[Data supplied Boundary: Start]
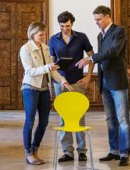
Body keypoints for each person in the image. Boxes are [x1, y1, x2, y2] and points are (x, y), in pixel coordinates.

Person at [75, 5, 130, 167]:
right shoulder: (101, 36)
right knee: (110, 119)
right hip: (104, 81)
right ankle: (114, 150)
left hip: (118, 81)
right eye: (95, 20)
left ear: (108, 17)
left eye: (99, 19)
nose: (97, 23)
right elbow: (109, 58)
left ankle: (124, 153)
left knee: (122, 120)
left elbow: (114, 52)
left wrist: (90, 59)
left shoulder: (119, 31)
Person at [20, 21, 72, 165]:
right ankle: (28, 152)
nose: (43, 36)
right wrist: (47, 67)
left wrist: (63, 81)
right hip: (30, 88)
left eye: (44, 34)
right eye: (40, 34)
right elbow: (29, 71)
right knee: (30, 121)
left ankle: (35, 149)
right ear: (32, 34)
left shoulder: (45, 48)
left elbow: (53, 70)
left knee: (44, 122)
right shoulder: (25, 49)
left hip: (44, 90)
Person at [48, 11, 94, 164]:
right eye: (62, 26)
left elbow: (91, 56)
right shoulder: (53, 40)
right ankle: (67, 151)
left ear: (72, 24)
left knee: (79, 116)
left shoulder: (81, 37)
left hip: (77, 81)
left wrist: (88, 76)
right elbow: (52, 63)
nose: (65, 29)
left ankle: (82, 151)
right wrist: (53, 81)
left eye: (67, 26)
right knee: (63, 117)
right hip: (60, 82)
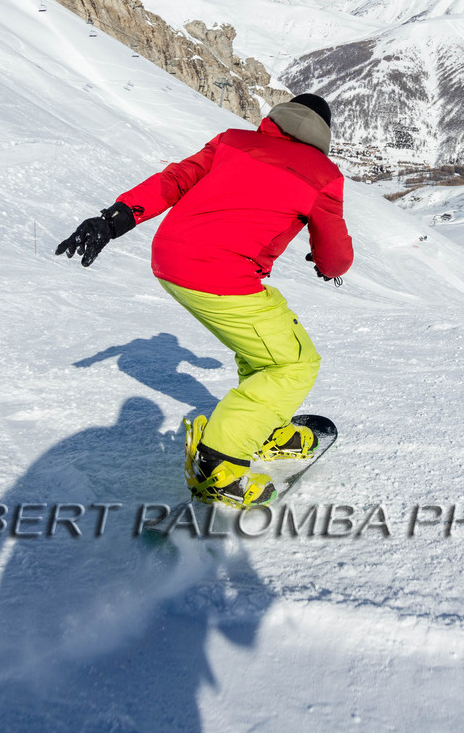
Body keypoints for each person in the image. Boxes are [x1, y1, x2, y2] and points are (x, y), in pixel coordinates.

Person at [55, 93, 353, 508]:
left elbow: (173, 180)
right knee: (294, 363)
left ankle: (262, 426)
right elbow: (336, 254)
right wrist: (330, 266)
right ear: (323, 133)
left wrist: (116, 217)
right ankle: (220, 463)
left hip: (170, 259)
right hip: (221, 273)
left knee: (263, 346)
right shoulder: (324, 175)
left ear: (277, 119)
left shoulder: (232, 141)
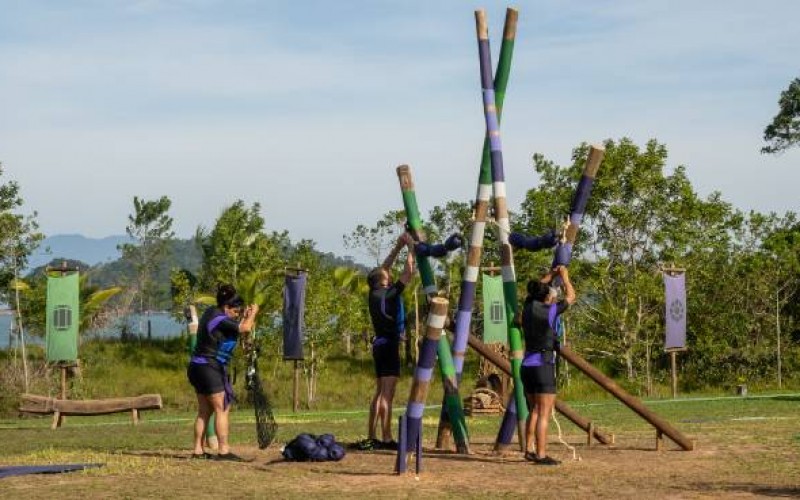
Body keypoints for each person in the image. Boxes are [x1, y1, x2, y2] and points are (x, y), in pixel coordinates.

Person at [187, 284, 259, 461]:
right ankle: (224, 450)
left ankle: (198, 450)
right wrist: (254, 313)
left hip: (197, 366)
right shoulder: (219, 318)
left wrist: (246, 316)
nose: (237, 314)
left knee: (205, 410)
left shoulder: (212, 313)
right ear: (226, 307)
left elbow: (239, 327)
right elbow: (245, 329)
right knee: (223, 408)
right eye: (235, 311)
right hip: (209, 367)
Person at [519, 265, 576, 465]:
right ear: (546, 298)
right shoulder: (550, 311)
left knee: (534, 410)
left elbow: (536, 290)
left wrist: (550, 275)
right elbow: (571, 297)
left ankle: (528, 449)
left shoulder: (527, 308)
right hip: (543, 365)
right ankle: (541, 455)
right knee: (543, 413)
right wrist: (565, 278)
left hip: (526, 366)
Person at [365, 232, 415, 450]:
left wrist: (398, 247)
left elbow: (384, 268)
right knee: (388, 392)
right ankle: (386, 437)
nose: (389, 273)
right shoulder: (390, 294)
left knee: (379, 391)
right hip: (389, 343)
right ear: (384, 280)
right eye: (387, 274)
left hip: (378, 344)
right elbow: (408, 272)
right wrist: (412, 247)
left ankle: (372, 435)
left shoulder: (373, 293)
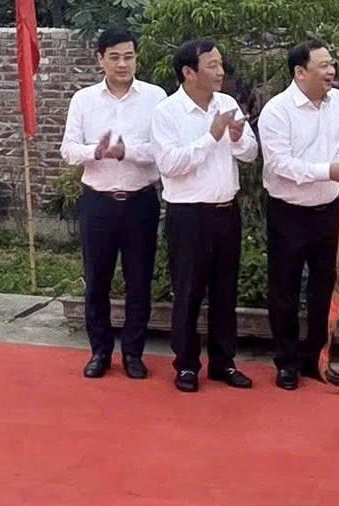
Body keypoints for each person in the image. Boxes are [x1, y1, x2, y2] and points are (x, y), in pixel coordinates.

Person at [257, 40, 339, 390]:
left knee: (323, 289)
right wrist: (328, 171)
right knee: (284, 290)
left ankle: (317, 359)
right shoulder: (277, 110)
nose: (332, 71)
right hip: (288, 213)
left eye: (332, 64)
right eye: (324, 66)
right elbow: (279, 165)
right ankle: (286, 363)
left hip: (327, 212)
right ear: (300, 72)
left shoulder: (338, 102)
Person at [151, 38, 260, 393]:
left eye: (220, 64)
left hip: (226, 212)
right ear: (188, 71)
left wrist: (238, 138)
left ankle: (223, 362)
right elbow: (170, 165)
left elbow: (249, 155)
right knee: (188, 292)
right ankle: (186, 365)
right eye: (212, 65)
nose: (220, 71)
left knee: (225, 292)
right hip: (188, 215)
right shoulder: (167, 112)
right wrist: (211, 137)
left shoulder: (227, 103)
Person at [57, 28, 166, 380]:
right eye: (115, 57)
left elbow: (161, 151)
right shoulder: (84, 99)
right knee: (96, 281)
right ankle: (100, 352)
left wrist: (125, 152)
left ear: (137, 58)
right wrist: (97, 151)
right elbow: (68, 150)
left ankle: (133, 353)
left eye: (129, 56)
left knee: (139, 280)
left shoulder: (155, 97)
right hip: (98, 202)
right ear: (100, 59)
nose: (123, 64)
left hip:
[Data supplied Boundary: End]
[Your task] Exactly as written, repeat the lines of the material above from the first through the line holding "left wrist: (63, 81)", with both ends in the copy and no pictures.

[Response to this exercise]
Body keypoints for each person in the image. Boxes are [x1, y1, x2, y2] and points are (x, y), in pixel coordinates.

Person at [75, 5, 130, 167]:
right shoulder: (101, 36)
right knee: (110, 119)
right hip: (104, 81)
right ankle: (114, 150)
left hip: (118, 81)
right eye: (95, 20)
left ear: (108, 17)
left eye: (99, 19)
nose: (97, 23)
right elbow: (109, 58)
left ankle: (124, 153)
left knee: (122, 120)
left elbow: (114, 52)
left wrist: (90, 59)
left shoulder: (119, 31)
Person at [20, 21, 72, 165]:
right ankle: (28, 152)
nose: (43, 36)
right wrist: (47, 67)
left wrist: (63, 81)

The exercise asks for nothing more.